Being a reporter of a certain age means finding new ways to get excited when the same old stories roll around. Gala days, back to school, panto season, culture bids.
So yes there was a sense of deja vu when the latest attempt to bring the UK City of Culture title home was unveiled. You probably felt it too.
As we revealed this morning, our local council areas have joined forces for a collective bid for the accolade in 2025.
It’s not the first time local places have been involved. But it is the first year that entries have been open to groups of them.
Dundee City, Perth and Kinross, Angus and Fife councils are combining their pulling power as the Tay Cities region.
A record 20 bidders have thrown their hats into the ring. They’ll be whittled down to a longlist of contenders who will be awarded £40,000 to develop plans for a year-long programme of cultural activities.
This is a pretty big deal then. Even if it’s not our first time at the rodeo.

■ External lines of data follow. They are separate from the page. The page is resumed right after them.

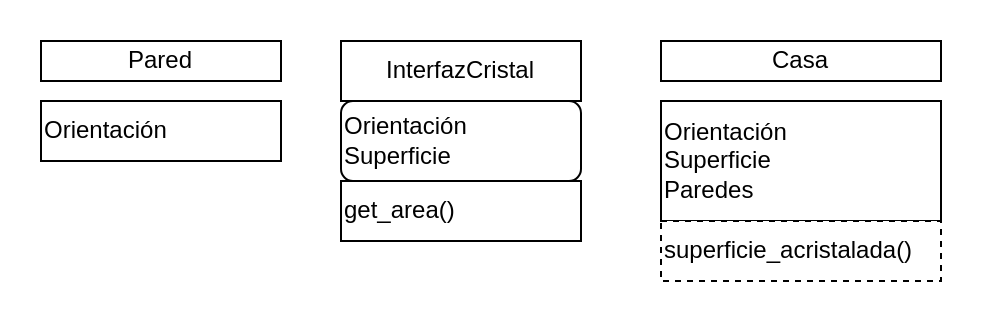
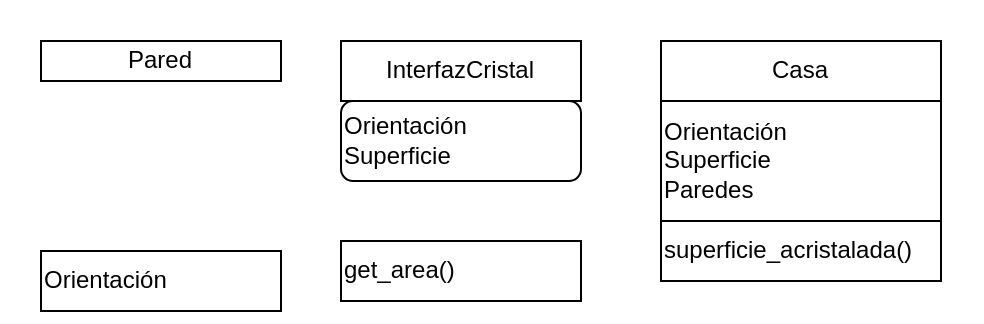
  <mxCell id="0" />
  <mxCell id="1" parent="0" />
- <mxCell id="2" value="Casa" style="rounded=0;whiteSpace=wrap;html=1;" vertex="1" parent="1"><mxGeometry x="330" y="20" width="140" height="20" as="geometry" /></mxCell>
- <mxCell id="3" value="get_area()" style="rounded=0;whiteSpace=wrap;html=1;align=left;" vertex="1" parent="1"><mxGeometry x="170" y="90" width="120" height="30" as="geometry" /></mxCell>
+ <mxCell id="2" value="Casa" style="rounded=0;whiteSpace=wrap;html=1;" vertex="1" parent="1"><mxGeometry x="330" y="20" width="140" height="30" as="geometry" /></mxCell>
+ <mxCell id="3" value="get_area()" style="rounded=0;whiteSpace=wrap;html=1;align=left;" vertex="1" parent="1"><mxGeometry x="170" y="120" width="120" height="30" as="geometry" /></mxCell>
  <mxCell id="4" value="Orientación&lt;br&gt;Superficie" style="whiteSpace=wrap;html=1;align=left;rounded=1;" vertex="1" parent="1"><mxGeometry x="170" y="50" width="120" height="40" as="geometry" /></mxCell>
- <mxCell id="5" value="Orientación" style="rounded=0;whiteSpace=wrap;html=1;align=left;" vertex="1" parent="1"><mxGeometry x="20" y="50" width="120" height="30" as="geometry" /></mxCell>
+ <mxCell id="5" value="Orientación" style="rounded=0;whiteSpace=wrap;html=1;align=left;" vertex="1" parent="1"><mxGeometry x="20" y="125" width="120" height="30" as="geometry" /></mxCell>
  <mxCell id="6" value="Pared" style="rounded=0;whiteSpace=wrap;html=1;" vertex="1" parent="1"><mxGeometry x="20" y="20" width="120" height="20" as="geometry" /></mxCell>
  <mxCell id="7" value="InterfazCristal" style="rounded=0;whiteSpace=wrap;html=1;" vertex="1" parent="1"><mxGeometry x="170" y="20" width="120" height="30" as="geometry" /></mxCell>
  <mxCell id="8" value="Orientación&lt;br&gt;Superficie&lt;br&gt;Paredes" style="rounded=0;whiteSpace=wrap;html=1;align=left;" vertex="1" parent="1"><mxGeometry x="330" y="50" width="140" height="60" as="geometry" /></mxCell>
- <mxCell id="9" value="superficie_acristalada()" style="rounded=0;whiteSpace=wrap;html=1;align=left;dashed=1;" vertex="1" parent="1"><mxGeometry x="330" y="110" width="140" height="30" as="geometry" /></mxCell>
+ <mxCell id="9" value="superficie_acristalada()" style="rounded=0;whiteSpace=wrap;html=1;align=left;" vertex="1" parent="1"><mxGeometry x="330" y="110" width="140" height="30" as="geometry" /></mxCell>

And the success of the Tay Cities Deal, which secured £700 million for a host of projects already under way, means there’s reason to be optimistic about our prospects this time.
Hull, which won the title at the time of Dundee’s last culture bid, saw 800 new jobs and more than £600 million poured into the local economy.
There were 5.3 million visits to more than 2,800 events. Three-quarters of visitors said it had changed their perception of the city for the better.
Crucially, nine out of 10 locals also said there had been a positive impact.
Counting up the culture bids
I was working in Aberdeen at the time of the 2017 City of Culture bid process.
We lost out, deservedly at the time, to our upstart neighbour Dundee in the race to represent Scotland.
By 2016, I was working in Dundee when all the talk was of the 2023 European Capital of Culture bid.
Sadly it became another casualty of Brexit the following year. None of the UK contenders were permitted to enter after the referendum result signalled our departure from the EU.
Despite living here I’d actually forgotten about Perth’s failure to make the shortlist for the UK City of Culture 2021.
But the current holder, Coventry, expects to gain £110 million of additional investment and 900 jobs from its year in the sun, despite the pandemic.
The Department for Digital, Culture, Media and Sport says it’s a “blueprint for how culture can be at the heart of social and economic recovery”.
Liverpool set the standard
That’s a lot of zeros being thrown around.
And that’s why I’m prepared to shake off my culture bid fatigue and look forward to what this might bring.
At the time of the Aberdeen entry I went to Liverpool to see how it had fared as European Capital of Culture in 2008.
It’s probably still the benchmark for what can be achieved when a place throws itself fully into the process.
Sure there were the usual grumbles about how much of the impact was felt in the less well-off areas.
But I remember being swept along by the enthusiasm pouring out of just about everyone from the council leader to the taxi driver pointing out the superlambananas – gaily painted sculptures of half lamb, half banana creatures – on the way back to the airport.
The culture bid is still credited with transforming Liverpool’s economy, confidence and civic pride today.
And those superlambananas have been re-imagined as all manner of fibreglass attractions in towns and cities elsewhere.
You only have to look at the success of the Maggie’s penguin parade, or Oor Wullie bucket trail, to see how much that kind of inclusive culture can enrich a place.
Some of the action from the @maggiespenguins auction #maggiespenguinparade pic.twitter.com/wIOfhrdmeV
— Blair C Dingwall (@C_BDingwall) September 24, 2018
Aberdeen didn’t win in 2017. And it was only when I came to Dundee that I realised how much the oil rich city was poorer culturally.
But I wouldn’t say that’s the case today.
Culture bid can focus minds
I’m sure the culture bid helped focus minds there. And now when I see pals’ children posing next to the amazing Nuart murals, or the lighthouse trail, I see a city that’s come leaps and bounds from the grey streets of my memory.
Dundee hasn’t done too badly out of its culture bid disappointments either.
There’s the V&A obviously but there’s also a thriving creative community who came together to make plans and spun out in all kinds of unexpected directions.
The plans for Eden Project Dundee on the site of the old gasworks and the Esports arena at the waterfront show the sky’s the limit when a city flexes its cultural muscles.
Even Perth – my sleepy old birthplace – gained a bit of swagger, pressing ahead with revamps for the City Hall and Museum and Art Gallery and putting on events such as the riverside light nights.
The returning Stone of Destiny is one of the attractions being trumpeted in the Tay Cities Region culture bid.
So maybe our turn has come.
Maybe this will be the last of these competitions I report on.
But even if it’s not, it’s a chance to take stock of everything we have here. All the things that lift life above the humdrum. All the things we can achieve if we just have the ambition to go for it.
It’s another reason to be cheerful following the year when culture was cancelled. The year we all realised how much we miss it when it’s not around.
And it’s another reason why – no offence Aberdeen – I’m really very glad to be living where I do.